Pitukiska is the most isolated and impoverished community that Mosqoy works with. Accessible only by foot, houses are spread over a large area of agricultural land, set amongst several mountain peaks. Their weaving association’s name, Mayu Ch’aska (meaning “River Star”), was chosen in part because of the river that flows through the community and the abundance of stars that they are able to see at night. There is no electricity or potable water.
Most of the community members own their own sheep and alpacas. Men are primarily employed in agriculture, while women work in textiles. The weaving association regularly meets in the open space beside the greenhouse, with children as young as 10 learning the textile tradition. There is a nearby elementary school with 50 students; however, the closest secondary school is in Parobamba, approximately four hours away by foot, each way.
Community members most enjoy working in the fields and raising animals, the clean air, and the pristine environment which they enjoy taking care of. The people of Pitukiska like the tranquility of their community, and enjoy living in the countryside, raising animals, and their ability to make products off the land.

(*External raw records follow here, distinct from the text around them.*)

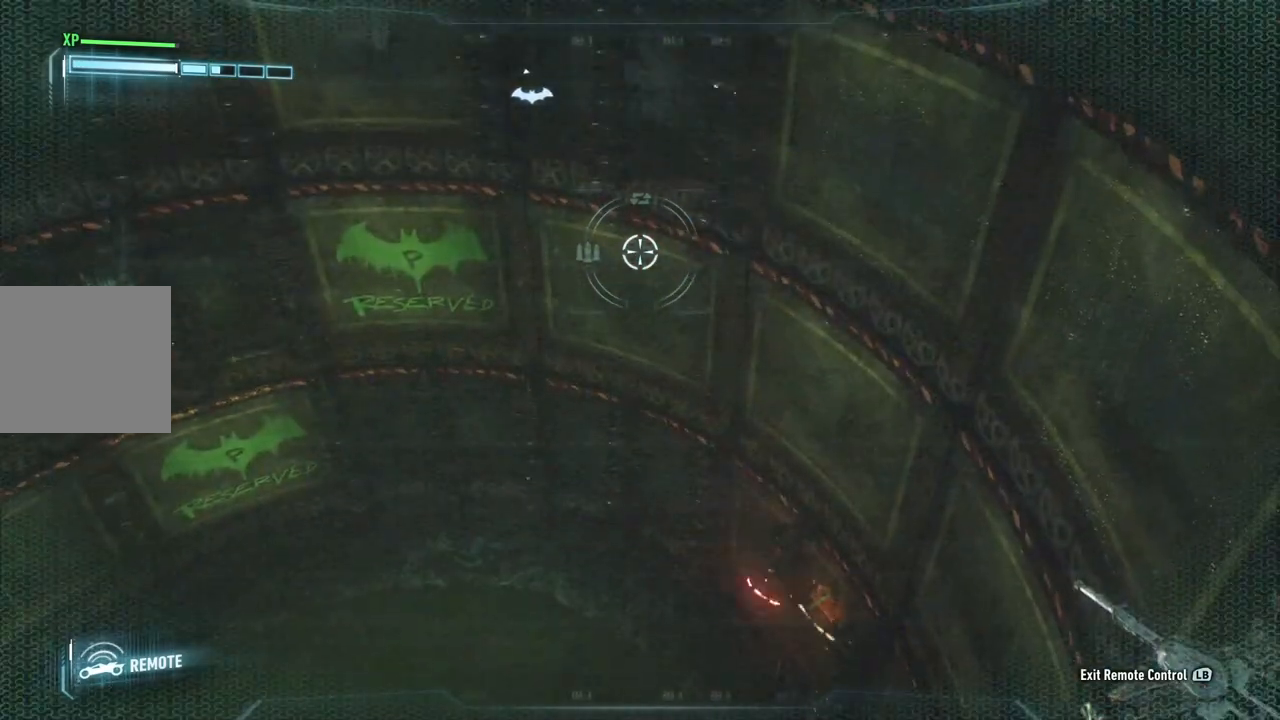
{"buttons": [], "left_stick": "up-right", "right_stick": "up", "events": [[33, "right_stick", "up"], [217, "right_stick", "center"], [500, "right_stick", "up"]]}
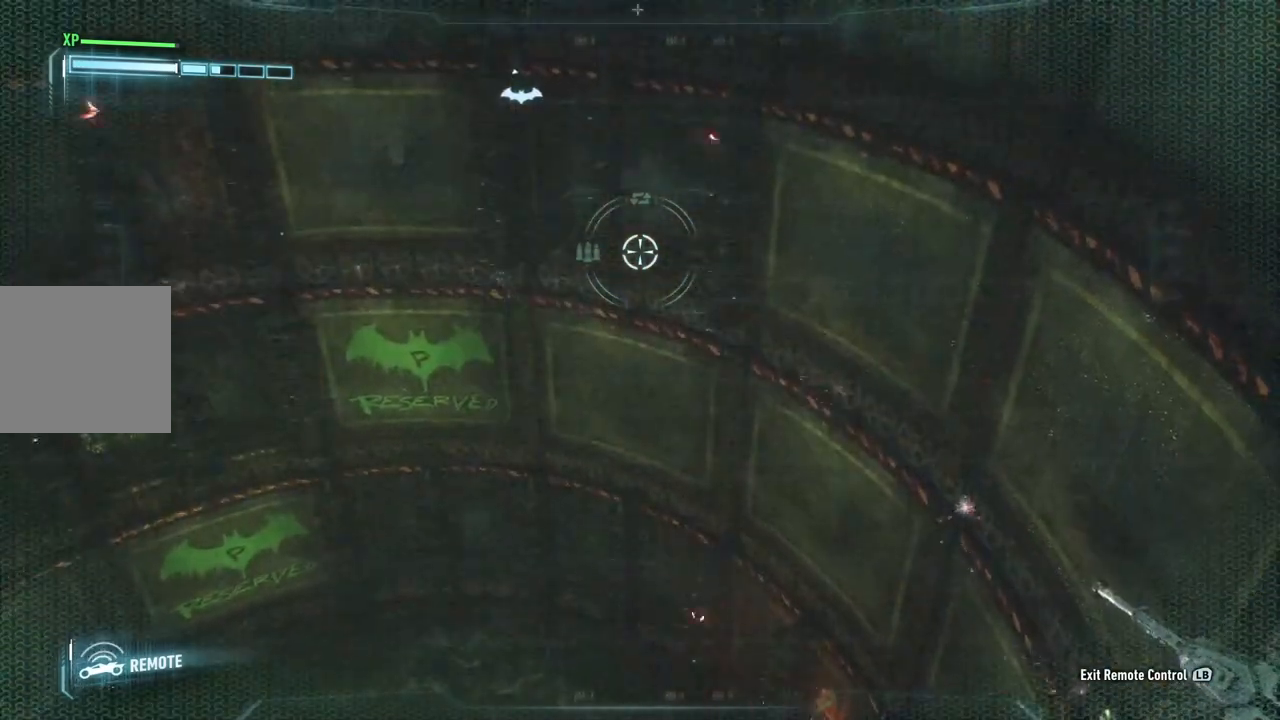
{"buttons": [], "left_stick": "up-right", "right_stick": "center", "events": [[367, "right_stick", "center"]]}
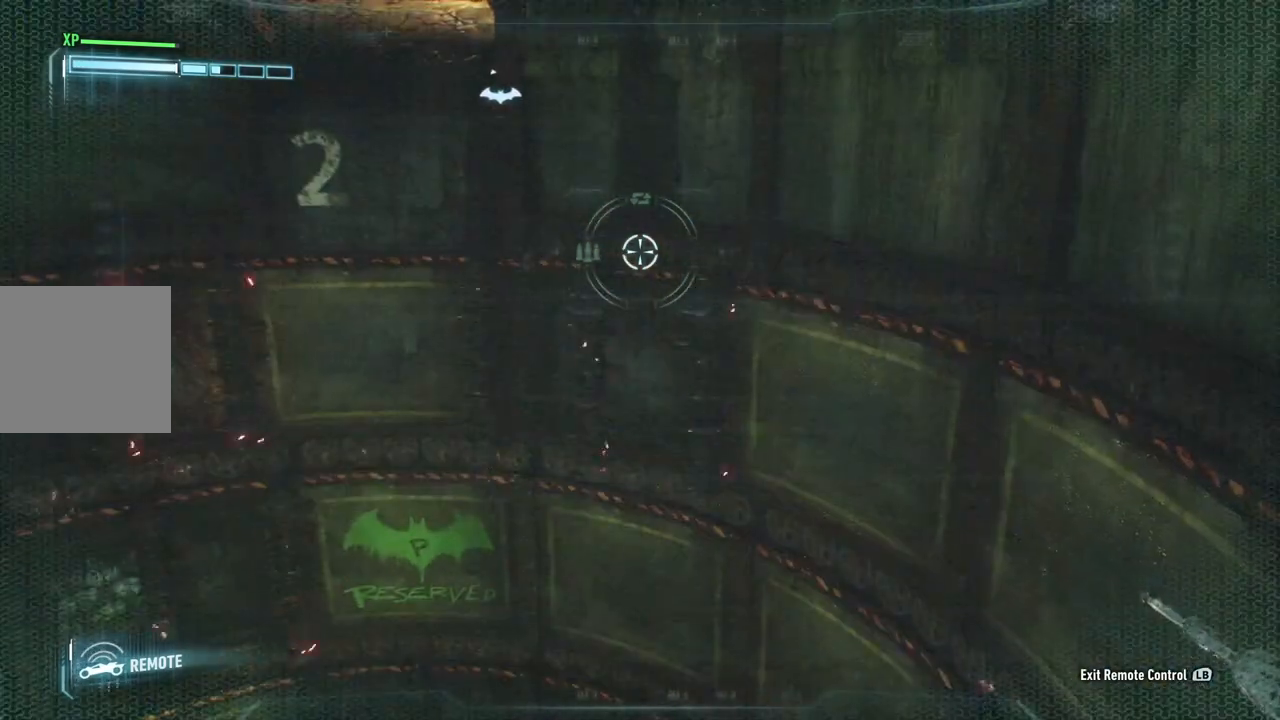
{"buttons": [], "left_stick": "center", "right_stick": "center", "events": [[250, "left_stick", "right"], [400, "left_stick", "center"]]}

Parobamba has been working with Mosqoy since 2009. The weaving tradition is very strong here with most children learning the tradition around the age of 13, often due to personal choice and interest.
Parobamba is part of a fragile ecological zone, so all crops and vegetables are grown organically and fertilized with sheep and guinea pig manure. The community buys most of its wool and alpaca fibre from the nearby community of Inka Cancha.
The community’s location is particularly noteworthy, as it is on the very edge of the last Andean mountains, bordering the Amazon’s Cloud Forest and Manu National Park, a biosphere reserve on the edge of the Peruvian rainforest. It is maybe for this reason that the textiles of this area are characterized by bright, tropical colours, including shades of turquoise, bright greens, and pinks. The community is currently struggling with the implementation of a Canadian copper mine just below it, which has drastically changed the community and affected access to its natural resources.
Mosqoy is currently helping the Parobamba weaving association build a communal weaving centre, a dye plant garden, and plant conservation area, with financial aid by McGill University’s SLA Summit.